If you’ve joined the thousands of other attorneys who bailed out of the legal profession in the last several years because you couldn’t make ends meet—it’s not your fault. If you’re still in practice but your miserable, it’s also not your fault. If you’re one of the legions of law school graduates who have $100K+ student loan debt, and, despite looking day and night, cannot find a single job even remotely related to law, it’s also not your fault.
I Don’t Like “Fault”
This is a hard one for me to write because I hate assigning blame. When I left the legal profession, I was absolutely sure it was my fault. I owned my failure and I was determined not to feel sorry for myself or blame anybody else. This mindset is deeply ingrained; and I’ve felt this way about fault for as long as I can remember. I don’t even like talking about fault because ultimately, it usually doesn’t matter. The more important thing is fixing the problem.
Just a quick side story: my late father-in-law, Jack, was a Marine. He was also an inveterate practical joker. And one of the things he hated about the other services is he felt that soldiers, sailors and airmen (like me) spent too much time doing investigations and writing reports figuring out who to hold accountable, when they could have been spending that time and energy actually fixing problems. One time, to illustrate the point, he a few of his Marine buddies went to an Air Force base and dumped several cans of pink paint all over an old fighter jet on display out in front of the base. As they walked about whistling with their hands behind their backs, everyone else on base was running around like chickens with their heads cut off trying to figure out who did it and how they should punish whoever did it. They had the cops, the lawyers, the commanders all over this problem. Meanwhile, not a single airman on that base ever considered the idea of simply grabbing a power hose and rinsing the paint off the plain before it dried. While the airmen were naval gazing over fault, the paint dried and they ultimately had to chip it off and refinish the plane. Their first instinct was to find fault when what they should have done is washed the goddamn paint off the plane. When Jack told me that story, I felt like it was a master class in everything you need to know about “fault”, and I’m a big proponent of just solving the problem. But this is the exception.
Fault is the Problem
The difference here is that fault is the problem—to wit—too many of us have become paralyzed by blaming ourselves for failures we didn’t make and for shortcomings that we don’t have. When I quit law, my sense of self worth and fear of the future was so crushing that I couldn’t get out of bed for months, and I’m not an anecdote—I’m a statistic. This is understandable. We lawyers are a group of high achievers. We fought all the way to get where we are. To become lawyers we had to to ace high school, get through college, score in the highest percentiles on the LSAT, get through the grueling first year of law school, take and pass those four hour exams that determined our entire grade, and finally pass the bar. We are self starters, go-getters. For many of us this is the first time that we have ever failed in life. Of course we blame ourselves.

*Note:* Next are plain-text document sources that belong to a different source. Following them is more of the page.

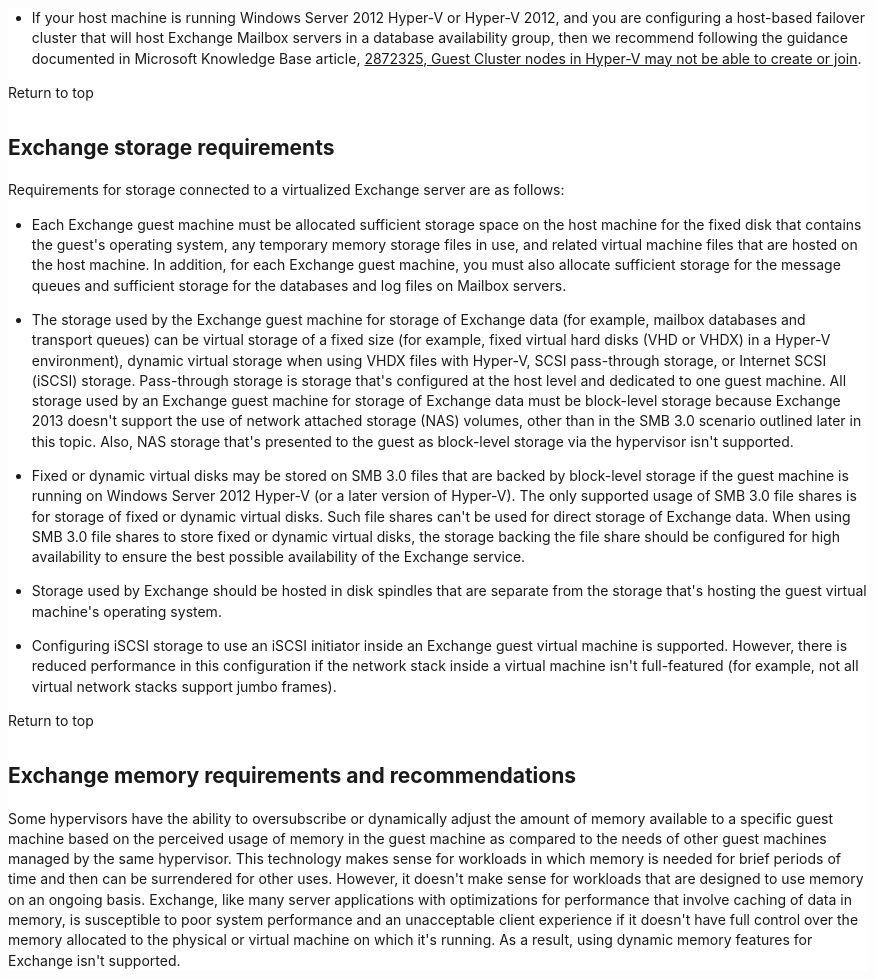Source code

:   - If your host machine is running Windows Server 2012 Hyper-V or Hyper-V 2012, and you are configuring a host-based failover cluster that will host Exchange Mailbox servers in a database availability group, then we recommend following the guidance documented in Microsoft Knowledge Base article, [2872325, Guest Cluster nodes in Hyper-V may not be able to create or join](https://support.microsoft.com/kb/2872325).

Return to top

## Exchange storage requirements

Requirements for storage connected to a virtualized Exchange server are as follows:

  - Each Exchange guest machine must be allocated sufficient storage space on the host machine for the fixed disk that contains the guest's operating system, any temporary memory storage files in use, and related virtual machine files that are hosted on the host machine. In addition, for each Exchange guest machine, you must also allocate sufficient storage for the message queues and sufficient storage for the databases and log files on Mailbox servers.

  - The storage used by the Exchange guest machine for storage of Exchange data (for example, mailbox databases and transport queues) can be virtual storage of a fixed size (for example, fixed virtual hard disks (VHD or VHDX) in a Hyper-V environment), dynamic virtual storage when using VHDX files with Hyper-V, SCSI pass-through storage, or Internet SCSI (iSCSI) storage. Pass-through storage is storage that's configured at the host level and dedicated to one guest machine. All storage used by an Exchange guest machine for storage of Exchange data must be block-level storage because Exchange 2013 doesn't support the use of network attached storage (NAS) volumes, other than in the SMB 3.0 scenario outlined later in this topic. Also, NAS storage that's presented to the guest as block-level storage via the hypervisor isn't supported.

  - Fixed or dynamic virtual disks may be stored on SMB 3.0 files that are backed by block-level storage if the guest machine is running on Windows Server 2012 Hyper-V (or a later version of Hyper-V). The only supported usage of SMB 3.0 file shares is for storage of fixed or dynamic virtual disks. Such file shares can't be used for direct storage of Exchange data. When using SMB 3.0 file shares to store fixed or dynamic virtual disks, the storage backing the file share should be configured for high availability to ensure the best possible availability of the Exchange service.

  - Storage used by Exchange should be hosted in disk spindles that are separate from the storage that's hosting the guest virtual machine's operating system.

  - Configuring iSCSI storage to use an iSCSI initiator inside an Exchange guest virtual machine is supported. However, there is reduced performance in this configuration if the network stack inside a virtual machine isn't full-featured (for example, not all virtual network stacks support jumbo frames).

Return to top

## Exchange memory requirements and recommendations

Some hypervisors have the ability to oversubscribe or dynamically adjust the amount of memory available to a specific guest machine based on the perceived usage of memory in the guest machine as compared to the needs of other guest machines managed by the same hypervisor. This technology makes sense for workloads in which memory is needed for brief periods of time and then can be surrendered for other uses. However, it doesn't make sense for workloads that are designed to use memory on an ongoing basis. Exchange, like many server applications with optimizations for performance that involve caching of data in memory, is susceptible to poor system performance and an unacceptable client experience if it doesn't have full control over the memory allocated to the physical or virtual machine on which it's running. As a result, using dynamic memory features for Exchange isn't supported.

But we need to stop. I firmly believe that in order to move forward, regain our courage, get our mojo back and emerge from this setback to do great things in the world with our considerable skills and knowledge—we first have to acknowledge that we were set up to fail. And we have to understand how.
The Fatal Flaw
Prof. Campos wrote this book for people considering going to law school, but it’s very useful for our purposes because it succinctly explains exactly what the problems are with the legal profession and how those problems caused us to fail. Basically, it comes down to two interrelated problems:
1. There are too many cotton pickin’ lawyers;
2. Law schools are no longer set up to train lawyers—they’re just profit centers for universities, designed to sell you a degree for an exorbitant amount of money and then throw you out into a non-existent job market with crushing student loans.
Naturally, this is a gross oversimplification, and I’m oversimplifying intentionally because I want you to read the book. Prof. Campos goes into all sorts of interesting issues such as how law school went from becoming an academic exercise to a profit making industry, how technology has changed the legal profession and reduced the need for lawyers, and how the profession has adapted internally—in ways not friendly to practicing attorneys.
But the main takeaway I hope you’ll get is that you didn’t fail, and/or are not failing, because of any shortcoming on your part; but because you were deliberately set up to fail. The law school industry is not the same thing as the legal profession, and the law school industry deliberately misleads you into buying an overpriced degree that is not particularly marketable in this day and age. That’s why you failed.
Forgive Yourself—and then Move On
The point of all this is not to make you feel sorry for yourself or convince you to sit around blaming other people for your problems. I want you to help yourself and I want you to succeed by calling upon the many skills and talents that got you to where you are in the first place. But before you can do that, you first need to understand that the burden of blame you are carrying is not yours to carry. So throw it down by the side of the road and never let it bother you again. And then make the next steps on your life’s journey unencumbered.